Background Research on the value of advance directives (ADs) is limited in Oncology critical care.
Aim Determine barriers to ACP and the effect of ADs on cost-of-care (COC) and length-of-stay (LOS) in critical cancer patients.
Methods The COC and LOS of expired ICU patients and all ICU patients were compared. ADs and Do-Not-Resuscitate orders (DNRO) for expired ICU patients were matched to their respective COC, LOS, and cancer diagnosis. The COC of floor and ICU care were compared to determine potential cost savings from ICU avoidance. Providers were surveyed to assess barriers to ACP.
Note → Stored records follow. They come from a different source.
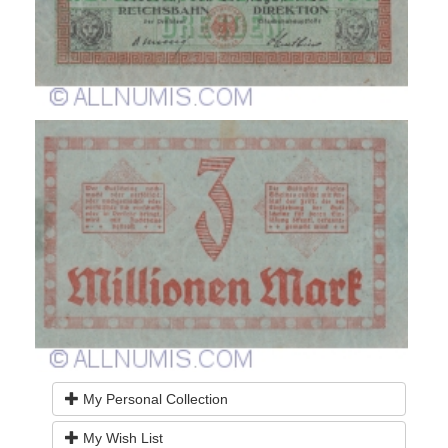
My Personal Collection
My Wish List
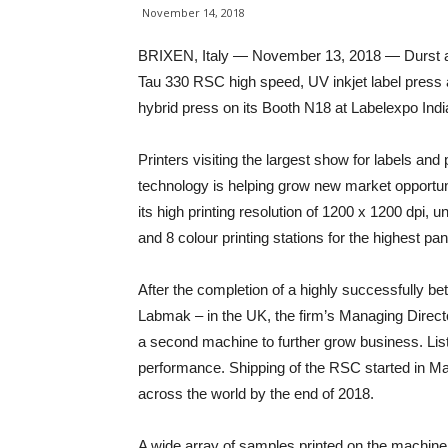
November 14, 2018
BRIXEN, Italy — November 13, 2018 — Durst and 
Tau 330 RSC high speed, UV inkjet label press
hybrid press on its Booth N18 at Labelexpo Ind
Printers visiting the largest show for labels and 
technology is helping grow new market opportun
its high printing resolution of 1200 x 1200 dpi, 
and 8 colour printing stations for the highest pa
After the completion of a highly successfully 
Labmak – in the UK, the firm’s Managing Directo
a second machine to further grow business. Li
performance. Shipping of the RSC started in Ma
across the world by the end of 2018.
A wide array of samples printed on the machine w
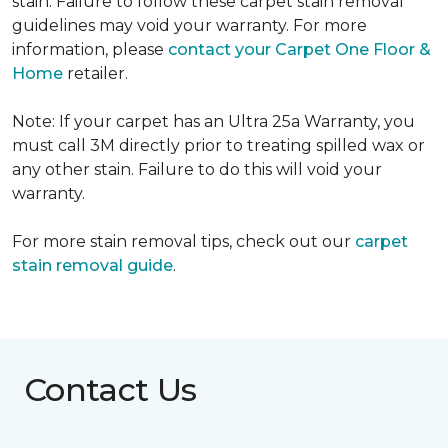
stain. Failure to follow these carpet stain removal
guidelines may void your warranty. For more
information, please
contact your Carpet One Floor &
Home
retailer.
Note: If your carpet has an Ultra 25a Warranty, you
must call 3M directly prior to treating spilled wax or
any other stain. Failure to do this will void your
warranty.
For more stain removal tips, check out our
carpet
stain removal guide
.
Contact Us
Results 41% of expired ICU patients had an AD. If an AD was present, it was most likely to be a Living Will (LW) with DNRO. Without a DNRO, the COC for patients with ADs was similar to that of patients with no AD. The COC was highest for patients without ADs and lowest for those with LWs with DNRO, despite a longer LOS in this group. Floor care cost on average $2,000 less per day than ICU care. A majority of providers surveyed reported comfort with ACP for inpatients, but not for outpatients.
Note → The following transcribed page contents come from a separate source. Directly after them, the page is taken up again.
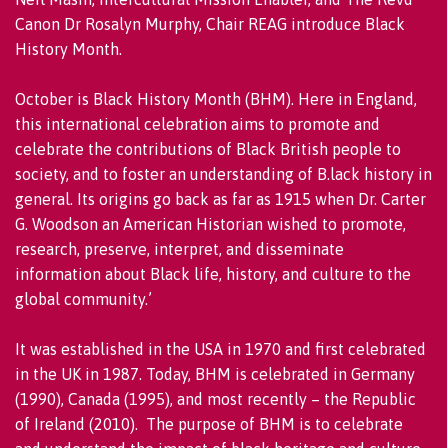
Canon Dr Rosalyn Murphy, Chair REAG introduce Black
History Month.
October is Black History Month (BHM). Here in England,
this international celebration aims to promote and
celebrate the contributions of Black British people to
society, and to foster an understanding of B.lack history in
general. Its origins go back as far as 1915 when Dr. Carter
G. Woodson an American Historian wished to promote,
research, preserve, interpret, and disseminate
information about Black life, history, and culture to the
global community.’
It was established in the USA in 1970 and first celebrated
in the UK in 1987. Today, BHM is celebrated in Germany
(1990), Canada (1995), and most recently – the Republic
of Ireland (2010). The purpose of BHM is to celebrate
Discussion/conclusion DNROs were apparently only obtained after longer lengths of stay in expired ICU patients. Timely ADs with DNRO are likely to result in the lowest daily COC for critical patients, with the greatest savings likely resulting from ICU avoidance.
Earlier outpatient implementation of ACP will likely enhance value in critical cancer patients and opportunities to better understand and overcome barriers exist.